> _WORK REQUIRED_: Look through the entries below and copy exactly the part that begins with the line containing "Houses And All Things Vintage." and ends with the line containing "Thessaloniki.". Do not copy the pictures.

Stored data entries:
• • • •
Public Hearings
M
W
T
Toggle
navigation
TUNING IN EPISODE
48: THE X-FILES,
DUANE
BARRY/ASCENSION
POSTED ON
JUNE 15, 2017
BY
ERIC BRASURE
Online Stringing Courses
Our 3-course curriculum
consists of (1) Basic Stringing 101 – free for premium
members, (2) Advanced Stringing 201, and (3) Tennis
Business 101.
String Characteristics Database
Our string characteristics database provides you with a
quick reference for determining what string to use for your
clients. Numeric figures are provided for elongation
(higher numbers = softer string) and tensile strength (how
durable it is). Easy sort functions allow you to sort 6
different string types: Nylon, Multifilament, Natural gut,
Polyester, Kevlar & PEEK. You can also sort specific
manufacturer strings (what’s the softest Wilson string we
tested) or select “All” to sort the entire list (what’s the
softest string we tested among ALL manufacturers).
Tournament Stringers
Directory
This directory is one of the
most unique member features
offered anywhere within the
• • • •
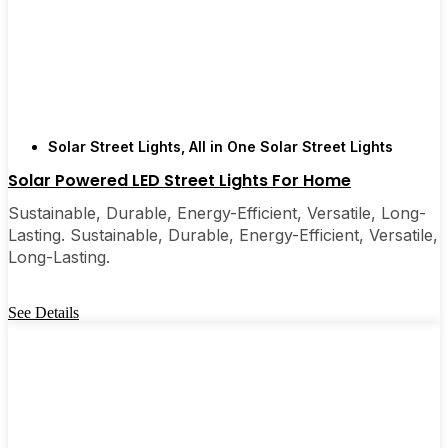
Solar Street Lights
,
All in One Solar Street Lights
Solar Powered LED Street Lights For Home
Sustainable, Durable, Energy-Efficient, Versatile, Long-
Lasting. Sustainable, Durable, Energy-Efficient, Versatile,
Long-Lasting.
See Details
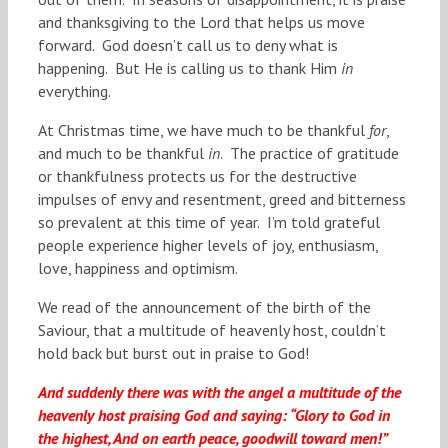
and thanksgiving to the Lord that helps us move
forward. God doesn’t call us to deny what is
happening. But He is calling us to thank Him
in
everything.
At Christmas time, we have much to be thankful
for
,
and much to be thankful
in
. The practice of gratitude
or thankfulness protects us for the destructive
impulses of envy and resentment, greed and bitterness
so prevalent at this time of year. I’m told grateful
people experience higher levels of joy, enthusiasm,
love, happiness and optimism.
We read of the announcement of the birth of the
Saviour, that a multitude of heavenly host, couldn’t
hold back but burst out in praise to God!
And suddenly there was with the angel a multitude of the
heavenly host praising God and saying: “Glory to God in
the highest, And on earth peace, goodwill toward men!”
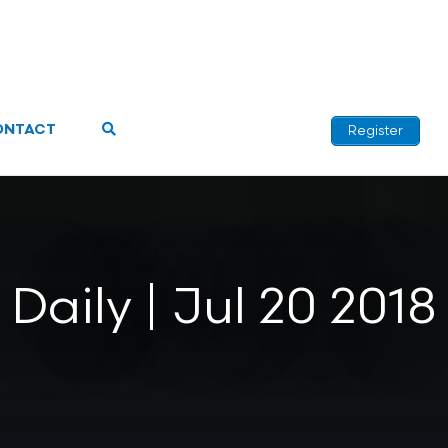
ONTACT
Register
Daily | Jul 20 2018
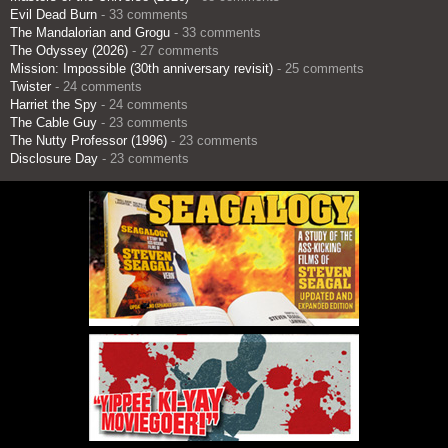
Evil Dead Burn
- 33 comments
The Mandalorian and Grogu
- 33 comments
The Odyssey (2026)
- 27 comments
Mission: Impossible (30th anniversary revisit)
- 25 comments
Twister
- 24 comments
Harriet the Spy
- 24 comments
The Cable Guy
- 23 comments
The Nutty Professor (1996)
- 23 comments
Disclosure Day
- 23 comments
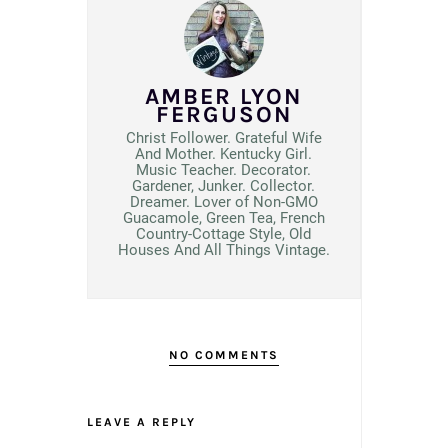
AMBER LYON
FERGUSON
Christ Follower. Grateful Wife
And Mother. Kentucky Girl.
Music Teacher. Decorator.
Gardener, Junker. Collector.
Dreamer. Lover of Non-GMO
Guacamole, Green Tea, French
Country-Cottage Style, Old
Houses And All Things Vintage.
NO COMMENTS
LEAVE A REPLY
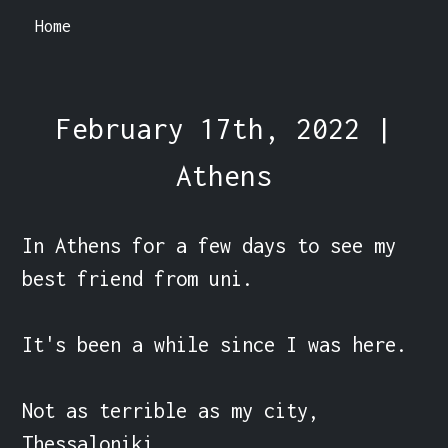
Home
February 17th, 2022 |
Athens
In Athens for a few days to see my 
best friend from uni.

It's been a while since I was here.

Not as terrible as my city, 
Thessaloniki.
• • • •
> _SOLUTION_:
Houses And All Things Vintage.
NO COMMENTS
LEAVE A REPLY
Home
February 17th, 2022 |
Athens
In Athens for a few days to see my 
best friend from uni.

It's been a while since I was here.

Not as terrible as my city, 
Thessaloniki.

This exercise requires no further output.